## 【Data Structures & Algorithms 資料結構和演算法】
:::info
- 什麼是Algorithms演算法?
- 如何評估一個算法?
- 資料結構和演算法,兩者關係為?
- Trees Travesal
- Depth First Search, DFS 深度優先搜尋 (stack 先進後出,後進先出)
- Breadth First Search, BFS 廣度優先搜尋 (queue 先進先出)
- Graph Travesal
- Bubble Sort 氣泡排序
- Selection Sort 選擇排序
- Insertion Sort 插入排序
- Merge Sort 歸併排序
- QuickSort 快速排序
[【Data Structures 資料結構】](https://hackmd.io/CUexQ6_XTR-7ZGtuBLCN0A)
:::
:::warning
參考書籍:
![](https://hackmd.io/_uploads/SkO8yn_y6.jpg)
<br/>
參考網站: [NTNU](https://web.ntnu.edu.tw/~algo/)
<br/>
參考網站: [VISUALGO](https://visualgo.net/en)
<br/>
參考網站: [十大经典排序算法](https://www.runoob.com/w3cnote/ten-sorting-algorithm.html)
<br/>
參考網站: [Leetcode 學習 探索知識地圖](https://leetcode.cn/leetbook/)

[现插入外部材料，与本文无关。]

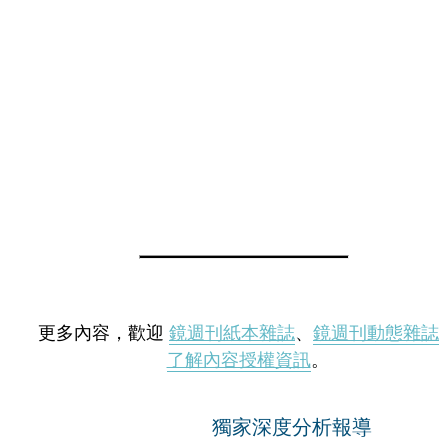
更多內容，歡迎
鏡週刊紙本雜誌
、
鏡週刊動態雜誌
了解內容授權資訊
。
獨家深度分析報導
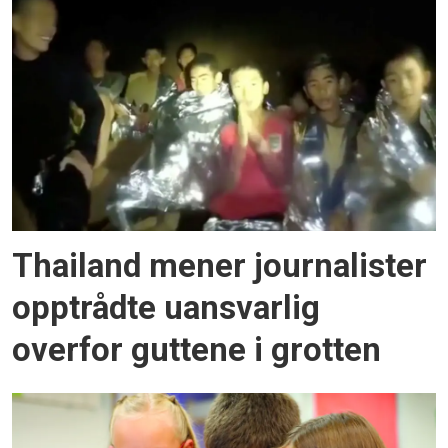
Thailand mener journalister
opptrådte uansvarlig
overfor guttene i grotten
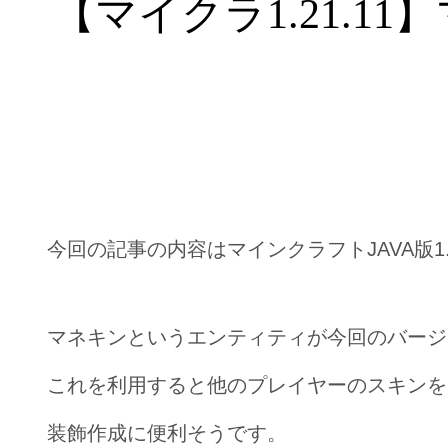
【マイクラ1.21.
今回の記事の内容はマインクラフトJAVA版1.
マネキンというエンティティが今回のバージ
これを利用すると他のプレイヤーのスキンを
装飾作成に便利そうです。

![螢幕擷取畫面 2023-12-22 160601](https://hackmd.io/_uploads/SytsQTMPp.png)
:::
<br/>
## 什麼是Algorithms演算法?
演算法是一系列明確定義的指令,按照順序執行,得到某種特定的結果
- 如何評估一個算法?
- 清晰明確性:每一步必須清晰明確,沒有解釋或混淆的餘地
- 有限性 : 要有所限制,意思是不能無限循環
- 有效性 : 可以跑得動的
- 一般性 : 廣泛通用,並非為了單一問題設計
- 明確性 : 每一步驟都要很明確,不存在模糊
- 輸入輸出 : 算法必須有出入和輸出。輸入,是初始數據;輸出,是完成算法任務後產生的結果或解決方案
- 考慮時間複雜度 (Time Complexity)和空間複雜度 (Space Complexity):
![螢幕擷取畫面 2023-12-21 163507](https://hackmd.io/_uploads/HkbROuZDT.png)

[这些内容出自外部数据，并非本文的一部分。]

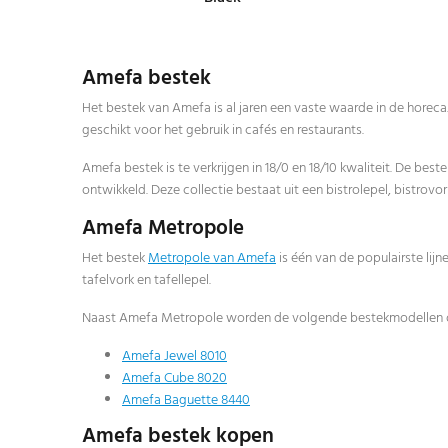
Amefa bestek
Het bestek van Amefa is al jaren een vaste waarde in de horec
geschikt voor het gebruik in cafés en restaurants.
Amefa bestek is te verkrijgen in 18/0 en 18/10 kwaliteit. De best
ontwikkeld. Deze collectie bestaat uit een bistrolepel, bistrov
Amefa Metropole
Het bestek
Metropole van Amefa
is één van de populairste lijn
tafelvork en tafellepel.
Naast Amefa Metropole worden de volgende bestekmodellen oo
Amefa Jewel 8010
Amefa Cube 8020
Amefa Baguette 8440
Amefa bestek kopen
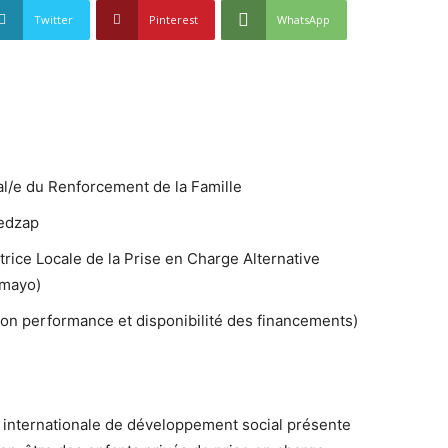
Twitter
Pinterest
WhatsApp
l/e du Renforcement de la Famille
edzap
rice Locale de la Prise en Charge Alternative
lmayo)
lon performance et disponibilité des financements)
n internationale de développement social présente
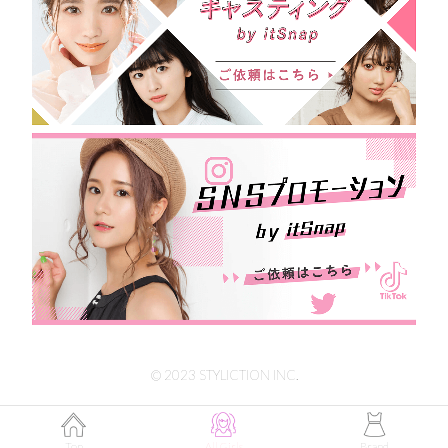
© 2023 STYLICTION INC.
Top
All Girls
Brand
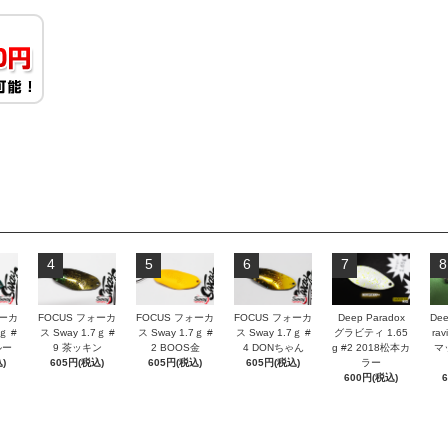
4
5
6
7
8
ォーカ
FOCUS フォーカ
FOCUS フォーカ
FOCUS フォーカ
Deep Paradox
Dee
ｇ #
ス Sway 1.7ｇ #
ス Sway 1.7ｇ #
ス Sway 1.7ｇ #
グラビティ 1.65
rav
ルー
9 茶ッキン
2 BOOS金
4 DONちゃん
g #2 2018松本カ
マ
)
605円(税込)
605円(税込)
605円(税込)
ラー
600円(税込)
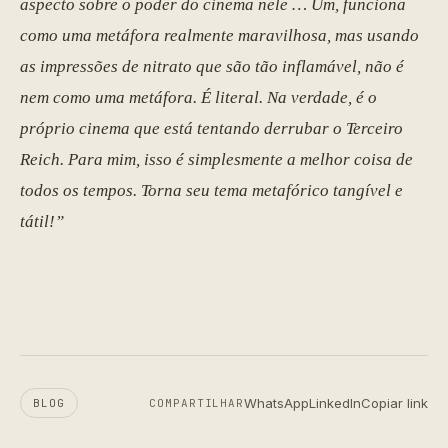
aspecto sobre o poder do cinema nele … Um, funciona
como uma metáfora realmente maravilhosa, mas usando
as impressões de nitrato que são tão inflamável, não é
nem como uma metáfora. É literal. Na verdade, é o
próprio cinema que está tentando derrubar o Terceiro
Reich. Para mim, isso é simplesmente a melhor coisa de
todos os tempos. Torna seu tema metafórico tangível e
tátil!”
WhatsApp
LinkedIn
Copiar link
BLOG
COMPARTILHAR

![螢幕擷取畫面 2023-12-21 163511](https://hackmd.io/_uploads/ryERuuZvp.png)
Big-O : 是一種用於描述算法時間複雜度的表示法,用於表示一個算法的執行時間相對於輸入大小的增長率
主要關注算法執行時間的「上界」,意思是在最壞情況下,算法執行時間的增長不會超過某個常數倍數
![](https://hackmd.io/_uploads/BkjEWDOJT.jpg)
【O(1) 常數複雜度 (Constant Complexity)】
效率最高
無論輸入大小如何增加,算法的執行時間都是固定的,使用index,算法具有恆定的執行時間,"不受輸入大小的影響"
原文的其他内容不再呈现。